*** Begin section ***

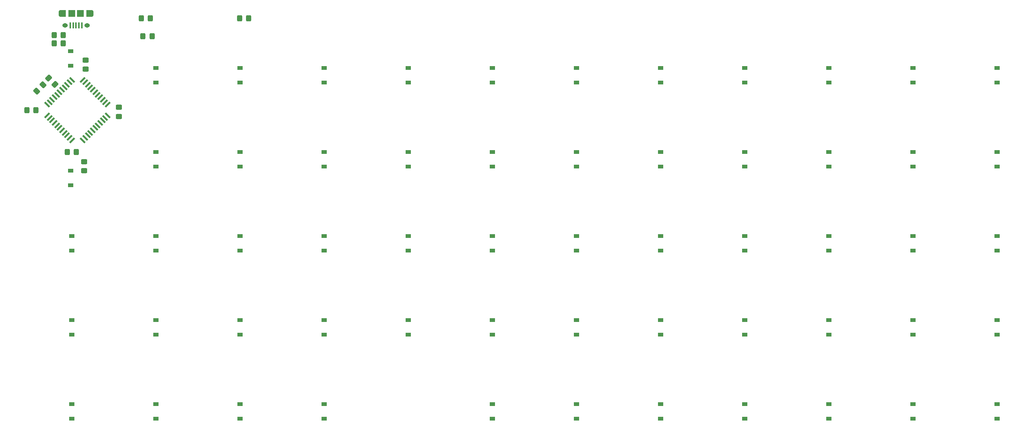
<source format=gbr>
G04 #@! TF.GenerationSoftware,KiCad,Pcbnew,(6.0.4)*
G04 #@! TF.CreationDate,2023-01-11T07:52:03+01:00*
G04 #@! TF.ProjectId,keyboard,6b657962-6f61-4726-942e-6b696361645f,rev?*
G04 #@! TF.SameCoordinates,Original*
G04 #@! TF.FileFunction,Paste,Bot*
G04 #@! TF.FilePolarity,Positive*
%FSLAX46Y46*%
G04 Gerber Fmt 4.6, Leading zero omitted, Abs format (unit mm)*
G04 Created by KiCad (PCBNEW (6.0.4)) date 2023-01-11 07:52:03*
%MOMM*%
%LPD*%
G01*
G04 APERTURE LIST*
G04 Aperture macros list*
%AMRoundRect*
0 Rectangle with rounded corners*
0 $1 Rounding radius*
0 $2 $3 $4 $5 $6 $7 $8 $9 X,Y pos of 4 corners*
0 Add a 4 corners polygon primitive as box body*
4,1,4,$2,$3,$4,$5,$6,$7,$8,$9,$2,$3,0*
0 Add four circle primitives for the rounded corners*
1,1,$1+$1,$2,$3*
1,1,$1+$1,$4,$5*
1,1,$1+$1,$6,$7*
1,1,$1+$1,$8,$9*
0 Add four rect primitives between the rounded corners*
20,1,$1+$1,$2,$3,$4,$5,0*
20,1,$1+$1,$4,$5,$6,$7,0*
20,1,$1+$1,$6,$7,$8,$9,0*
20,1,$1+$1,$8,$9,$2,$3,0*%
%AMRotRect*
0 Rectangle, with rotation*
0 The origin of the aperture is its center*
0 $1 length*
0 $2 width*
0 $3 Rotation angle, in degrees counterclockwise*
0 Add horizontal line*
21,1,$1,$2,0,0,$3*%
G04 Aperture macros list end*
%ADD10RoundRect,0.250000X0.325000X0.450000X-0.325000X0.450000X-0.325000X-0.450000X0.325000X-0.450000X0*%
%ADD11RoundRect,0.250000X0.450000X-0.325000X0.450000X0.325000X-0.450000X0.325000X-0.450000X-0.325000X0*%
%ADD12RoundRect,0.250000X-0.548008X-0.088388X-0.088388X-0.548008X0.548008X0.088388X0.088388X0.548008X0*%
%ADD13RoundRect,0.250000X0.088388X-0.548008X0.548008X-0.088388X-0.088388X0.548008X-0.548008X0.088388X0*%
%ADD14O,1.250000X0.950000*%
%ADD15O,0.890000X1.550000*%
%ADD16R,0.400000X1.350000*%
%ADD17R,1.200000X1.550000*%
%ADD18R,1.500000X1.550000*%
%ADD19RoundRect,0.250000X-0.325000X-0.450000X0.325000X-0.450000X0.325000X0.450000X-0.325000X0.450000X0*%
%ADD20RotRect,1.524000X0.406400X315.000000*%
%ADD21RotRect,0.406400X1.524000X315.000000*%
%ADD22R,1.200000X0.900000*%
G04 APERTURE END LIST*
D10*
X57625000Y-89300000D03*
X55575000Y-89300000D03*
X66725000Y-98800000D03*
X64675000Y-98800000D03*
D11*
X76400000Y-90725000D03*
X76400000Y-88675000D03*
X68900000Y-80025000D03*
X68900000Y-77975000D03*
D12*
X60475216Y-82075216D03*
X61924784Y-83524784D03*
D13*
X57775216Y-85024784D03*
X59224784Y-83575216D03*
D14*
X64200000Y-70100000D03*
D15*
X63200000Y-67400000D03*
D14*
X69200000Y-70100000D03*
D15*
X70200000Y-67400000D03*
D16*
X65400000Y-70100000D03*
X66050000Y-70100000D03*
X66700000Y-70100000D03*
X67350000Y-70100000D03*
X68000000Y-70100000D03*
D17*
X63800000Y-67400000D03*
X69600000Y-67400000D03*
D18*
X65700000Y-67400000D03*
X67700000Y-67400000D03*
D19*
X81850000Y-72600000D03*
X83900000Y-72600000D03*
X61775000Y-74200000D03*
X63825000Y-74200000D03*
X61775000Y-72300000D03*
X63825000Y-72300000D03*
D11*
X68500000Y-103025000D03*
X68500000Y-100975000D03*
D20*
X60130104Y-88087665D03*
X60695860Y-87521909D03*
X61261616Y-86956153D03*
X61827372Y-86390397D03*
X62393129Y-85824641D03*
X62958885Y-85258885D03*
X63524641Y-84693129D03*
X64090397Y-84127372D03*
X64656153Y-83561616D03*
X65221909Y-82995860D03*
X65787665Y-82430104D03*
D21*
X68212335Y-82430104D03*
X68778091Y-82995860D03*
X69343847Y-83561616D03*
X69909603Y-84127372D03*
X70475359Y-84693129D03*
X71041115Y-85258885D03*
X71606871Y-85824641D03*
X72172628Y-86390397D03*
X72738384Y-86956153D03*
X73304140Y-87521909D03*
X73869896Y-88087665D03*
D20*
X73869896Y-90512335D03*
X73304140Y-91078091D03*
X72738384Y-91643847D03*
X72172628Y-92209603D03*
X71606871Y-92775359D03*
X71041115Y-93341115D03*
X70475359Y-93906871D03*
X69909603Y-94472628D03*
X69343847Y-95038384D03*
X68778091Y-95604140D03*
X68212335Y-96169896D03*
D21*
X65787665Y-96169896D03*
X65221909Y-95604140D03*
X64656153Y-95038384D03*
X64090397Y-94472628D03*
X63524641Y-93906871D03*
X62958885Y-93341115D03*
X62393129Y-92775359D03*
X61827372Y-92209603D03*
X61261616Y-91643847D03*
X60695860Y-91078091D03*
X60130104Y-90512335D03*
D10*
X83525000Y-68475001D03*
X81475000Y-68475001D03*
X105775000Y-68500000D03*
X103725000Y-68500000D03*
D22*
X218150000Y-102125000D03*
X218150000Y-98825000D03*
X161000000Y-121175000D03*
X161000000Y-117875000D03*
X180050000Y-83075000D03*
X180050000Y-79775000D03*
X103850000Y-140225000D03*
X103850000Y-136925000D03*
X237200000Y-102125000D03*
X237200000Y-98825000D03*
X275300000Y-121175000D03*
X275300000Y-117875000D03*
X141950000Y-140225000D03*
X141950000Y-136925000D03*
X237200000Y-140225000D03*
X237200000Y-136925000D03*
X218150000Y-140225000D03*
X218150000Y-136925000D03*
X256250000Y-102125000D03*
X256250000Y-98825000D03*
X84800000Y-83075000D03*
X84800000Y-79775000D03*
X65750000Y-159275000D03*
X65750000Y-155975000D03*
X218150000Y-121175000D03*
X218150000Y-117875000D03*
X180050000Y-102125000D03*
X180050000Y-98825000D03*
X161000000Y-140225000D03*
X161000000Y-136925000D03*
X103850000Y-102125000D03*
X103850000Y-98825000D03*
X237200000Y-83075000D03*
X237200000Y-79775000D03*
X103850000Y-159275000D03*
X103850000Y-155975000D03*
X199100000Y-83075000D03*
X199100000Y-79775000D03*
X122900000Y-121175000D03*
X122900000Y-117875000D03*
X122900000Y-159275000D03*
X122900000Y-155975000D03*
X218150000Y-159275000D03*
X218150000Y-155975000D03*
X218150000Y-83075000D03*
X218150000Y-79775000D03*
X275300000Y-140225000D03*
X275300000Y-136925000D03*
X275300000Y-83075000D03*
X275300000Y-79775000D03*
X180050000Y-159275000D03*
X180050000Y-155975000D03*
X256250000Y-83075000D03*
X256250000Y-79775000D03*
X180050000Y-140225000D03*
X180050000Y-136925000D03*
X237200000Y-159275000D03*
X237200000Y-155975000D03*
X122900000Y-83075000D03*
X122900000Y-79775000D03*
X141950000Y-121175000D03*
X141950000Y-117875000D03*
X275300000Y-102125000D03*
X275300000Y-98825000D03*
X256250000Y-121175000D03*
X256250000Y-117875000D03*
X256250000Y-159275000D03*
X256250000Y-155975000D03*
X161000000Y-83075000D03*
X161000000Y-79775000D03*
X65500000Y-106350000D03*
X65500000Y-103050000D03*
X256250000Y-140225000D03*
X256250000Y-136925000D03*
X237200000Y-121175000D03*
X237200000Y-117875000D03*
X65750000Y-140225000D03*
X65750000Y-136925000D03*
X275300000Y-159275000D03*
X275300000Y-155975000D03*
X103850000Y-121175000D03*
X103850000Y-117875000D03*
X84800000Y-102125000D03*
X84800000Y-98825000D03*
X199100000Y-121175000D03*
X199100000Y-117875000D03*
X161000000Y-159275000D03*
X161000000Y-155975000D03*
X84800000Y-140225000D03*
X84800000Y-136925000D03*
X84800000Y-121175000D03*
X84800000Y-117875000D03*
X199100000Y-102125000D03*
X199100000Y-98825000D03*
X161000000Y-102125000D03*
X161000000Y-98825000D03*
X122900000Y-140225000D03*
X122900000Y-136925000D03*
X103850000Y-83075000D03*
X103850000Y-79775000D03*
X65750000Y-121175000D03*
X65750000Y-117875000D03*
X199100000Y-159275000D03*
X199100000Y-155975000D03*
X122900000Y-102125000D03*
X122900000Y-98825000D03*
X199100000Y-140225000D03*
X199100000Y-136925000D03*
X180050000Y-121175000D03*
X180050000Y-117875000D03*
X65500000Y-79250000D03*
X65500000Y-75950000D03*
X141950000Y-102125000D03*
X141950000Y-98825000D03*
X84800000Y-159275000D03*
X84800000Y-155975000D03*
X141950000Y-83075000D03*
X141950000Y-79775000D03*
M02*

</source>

*** End section ***

Assignment. If a line in the data above contains "Rectangle", return that line.

Response to the task.
0 Rectangle with rounded corners*
0 Rectangle, with rotation*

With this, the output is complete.